- Parts of the exercise
- 1) Answer these questions from the GDPR explainer:
(a) On what date does the regulation become effective?
(b) Which player takes on the risk for eventual data breaches?
(c) What is a user's chance to transfer his data to other suppliers called?
- 2) In the GDPR explainer, swap "overview" for "summary" and write out the passage that begins at the words "GDPR: duties and" and stops after "his data used?".
- 3) How would the GDPR explainer carry on after its last line? Continue it from there.

- Source passage

▬▬▬

GDPR: introduction and explanation of the new set of rules


Let’s begin with the basis. What does GDPR stands for? It is the acronym for General Data Protection Regulation. It is a new set of rules implemented by the EU and will be effective from May 2018. The 25 of May to be accurate. It has been implemented on April of last year. It is the result of years and years of negotiations between cybersecurity experts, governative organizations and lawyers.

GDPR: a guide to understand it

We start giving you a few pills of what this regulation is. Basically, it is the new law concerning users data process and management. This regulation defines the rules, the model and the best practices for personal data protection. To be more accurate, we provide a brief description of personal data too. This definition gathers all the information related to a single individual, linked to his private and professional life. The range is pretty wide: we go from names to pictures, from e-mail addresses to bank account details.

GDPR: the players involved

There a lot of key features involved in this process. Let’s find out who they are and their role in this “game”.

  • Data subject: he is the owner of the data. He must give a written consent to have his personal data gathered and processed.
  • Controller: he is the owner of the processing operations. He takes on the risk for eventual data breaches.
  • Processor: he is the responsible for the processing operations.
  • Data Protection Officer (DPO): he is the responsible for data protection. He should advise the Controller in case of dangerous vulnerabilities.
  • Supervisory Authority: the guarantor of personal data protection.
  • European Data Protection Board (EDPB)


GDPR: duties and rights

There is a long list of duties for companies and users rights, in order to give a complete overview of the phenomenon we sum them up in two short lists.

Users rights:

  • Be aware of the communications of his data: why and how are his data used?
  • He must have a free access to all his gathered data. In addition, he must have the chance to transfer his data to other suppliers (data portability).
  • Ask for modifications, cancellation and removal of his data. These operations must be possible with the same effort of the operation of giving the consent.
  • Be informed in case of a personal data breach.
  • He must be sure that all laws are enforced. Moreover, a special focus on the laws concerning data transfer outside the EU must be granted.

Companies duties:

  • Prove the explicit consent given by the individual. Moreover, dispose of the data in a transparent and appropriate way.
  • Save these data from accidental or illegal destruction and from their loss or modification. Moreover, companies must protect them from unauthorized access and divulgation.
  • Prove their compliance to the regulations through governance measures. Basically, those measures include detailed documentation and continuous risk assessment.

▬▬▬

- Information

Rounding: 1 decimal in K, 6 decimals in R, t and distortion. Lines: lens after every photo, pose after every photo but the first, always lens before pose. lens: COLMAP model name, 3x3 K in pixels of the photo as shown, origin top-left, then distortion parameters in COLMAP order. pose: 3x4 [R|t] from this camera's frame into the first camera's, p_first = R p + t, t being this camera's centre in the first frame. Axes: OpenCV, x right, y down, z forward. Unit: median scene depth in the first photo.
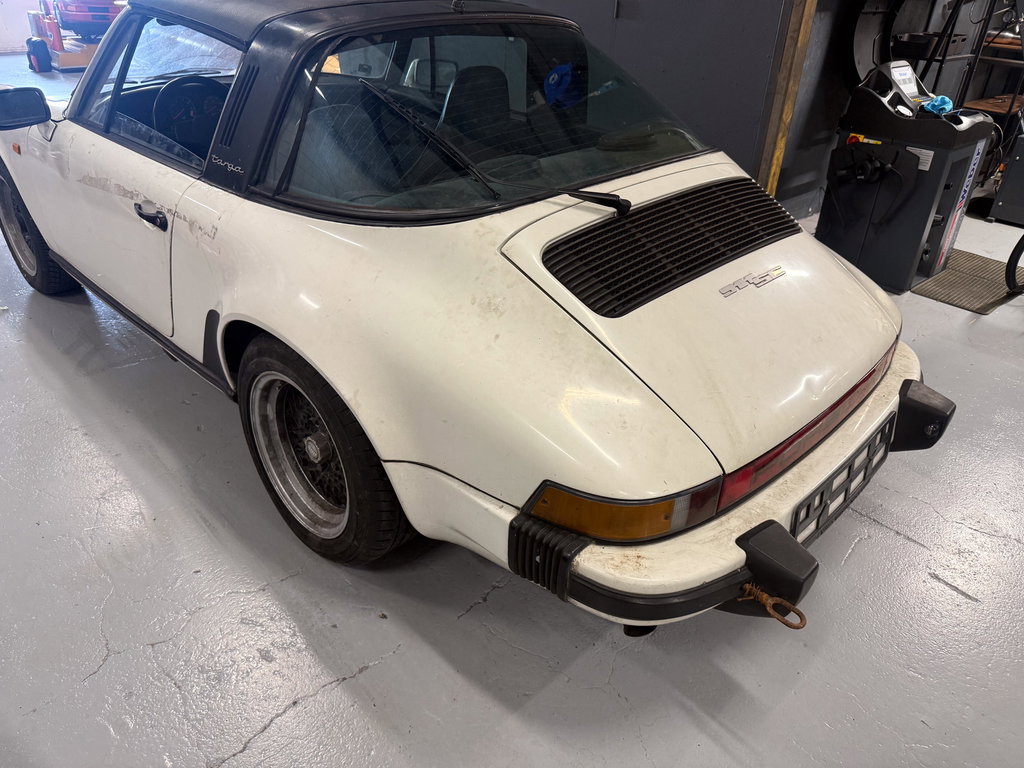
lens RADIAL K [[733.8, 0, 514.4], [0, 733.8, 383.8], [0, 0, 1]] dist [0.062388, -0.072980]
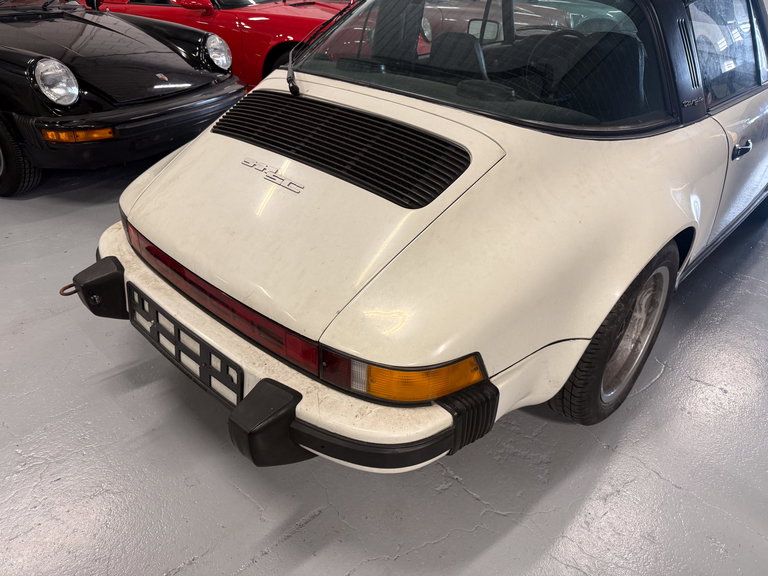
lens RADIAL K [[550.3, 0, 386.4], [0, 550.3, 289.0], [0, 0, 1]] dist [0.062388, -0.072980]
pose [[0.008474, 0.476257, -0.879265, 1.192863], [-0.534364, 0.745376, 0.398585, -0.454319], [0.845212, 0.466471, 0.260811, 1.034581]]
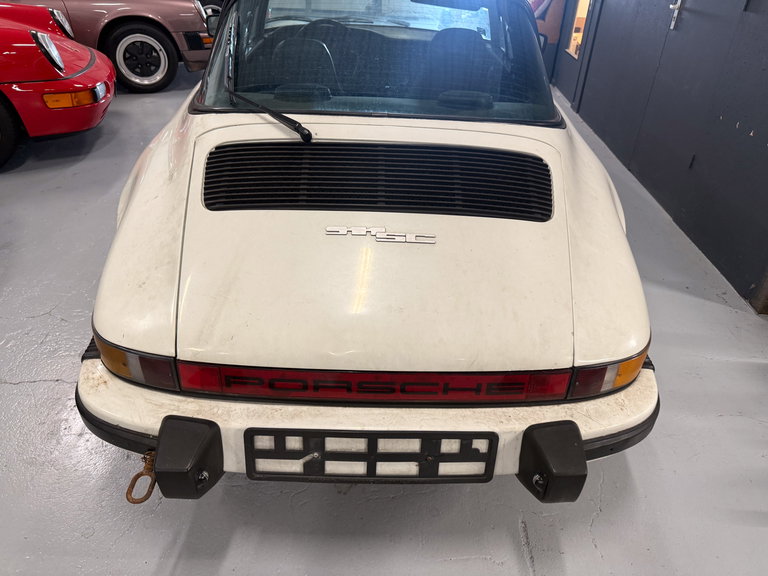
lens RADIAL K [[550.3, 0, 382.9], [0, 550.3, 293.5], [0, 0, 1]] dist [0.062388, -0.072980]
pose [[0.702648, 0.374791, -0.604828, 0.838651], [-0.370372, 0.918446, 0.138856, -0.175993], [0.607545, 0.126444, 0.784157, 0.423460]]
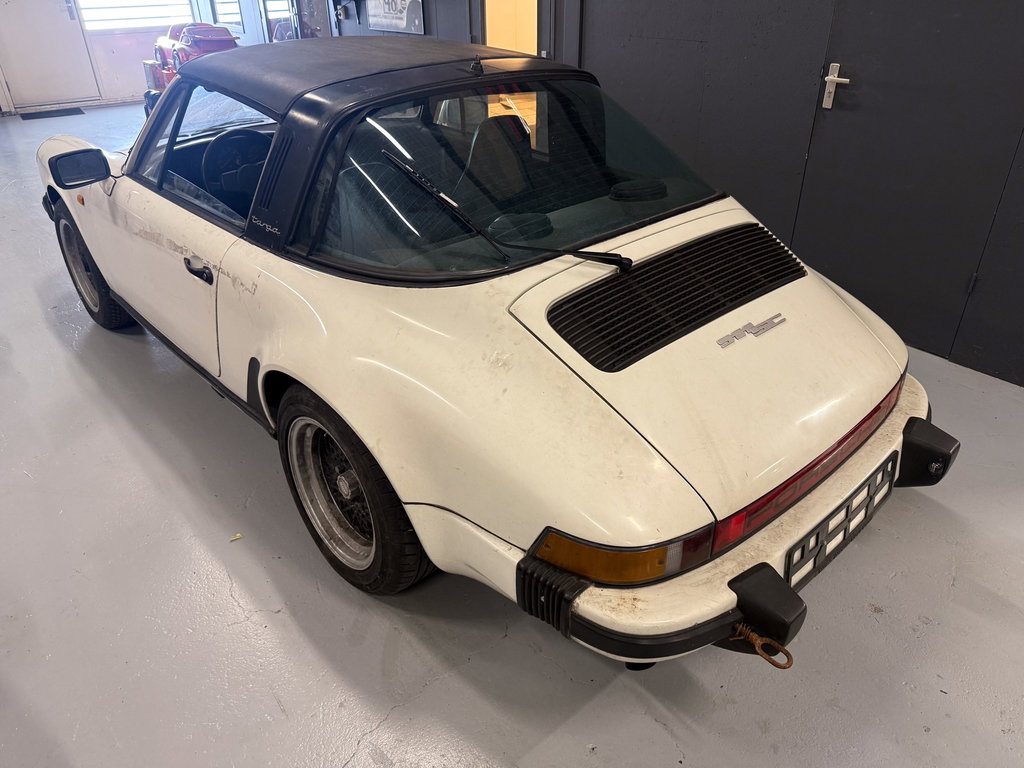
lens RADIAL K [[733.8, 0, 516.7], [0, 733.8, 379.7], [0, 0, 1]] dist [0.062388, -0.072980]
pose [[0.998074, -0.008176, -0.061497, 0.053637], [0.007633, 0.999930, -0.009054, -0.062819], [0.061567, 0.008567, 0.998066, -0.073568]]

▬▬▬

- Task-by-task results
- 1)
(a) May 25, 2018.
(b) The Controller.
(c) Data portability.

- 2)
GDPR: duties and rights

There is a long list of duties for companies and users rights, in order to give a complete summary of the phenomenon we sum them up in two short lists.

Users rights:

  • Be aware of the communications of his data: why and how are his data used?

- 3)
  • Notify within 72 hours any data breach.

GDPR: who’s involved and penalties

Who’s involved? Basically, all companies, in every country, that gather and manage personal data of EU citizens. Which are the penalties? It depends, up to $20 million or up to the 4% of annual global turnover. This leads to a series of simple yet necessary questions:

  1. Which data exist?
  2. How data are managed?
  3. Where are the data?
  4. Who can access the data?
  5. Which are the policies, procedures and security measures?

GDPR: steps to follow for compliance

Let’s split the process in 6 steps in order to semplify and give a clearer view.

  1. Assessment: run assessments in terms of organization, policy, process and technology.
  2. Risk analysis: analyse vulnerabilities and spot risks in terms of organization, policy, process and technology.
  3. Risk evaluation: implement proper measure for risk reduction, since there are NO MINIMUM STANDARDS.
  4. Implementation of proper measures: implement these measures in terms of organization, policy, process and technology.
  5. Training: train and sensitise the staff involved in data process.
  6. Periodic update: periodically run these activities on an annual basis.

GDPR: how can I protect my business?

In order to assure to your business the best tool available, Swascan developed a special cybersecurity platform. It is completely in Cloud, Pay per Use and SaaS. You can see for yourself in our brochure: Cybersecurity platform and have an in-depth look at our services. Our four services cover all the governance needs in terms of risk management and periodic assessment. Basically, if you need to understand the areas in which your efforts must focus, GDPR Self-Assessment, Vulnerability Assessment, Network Scan and Code Review are the right tools for you. Last but not least, don’t forget GDPR: our platform is 100% GDPR compliant ( Data Privacy infographic ).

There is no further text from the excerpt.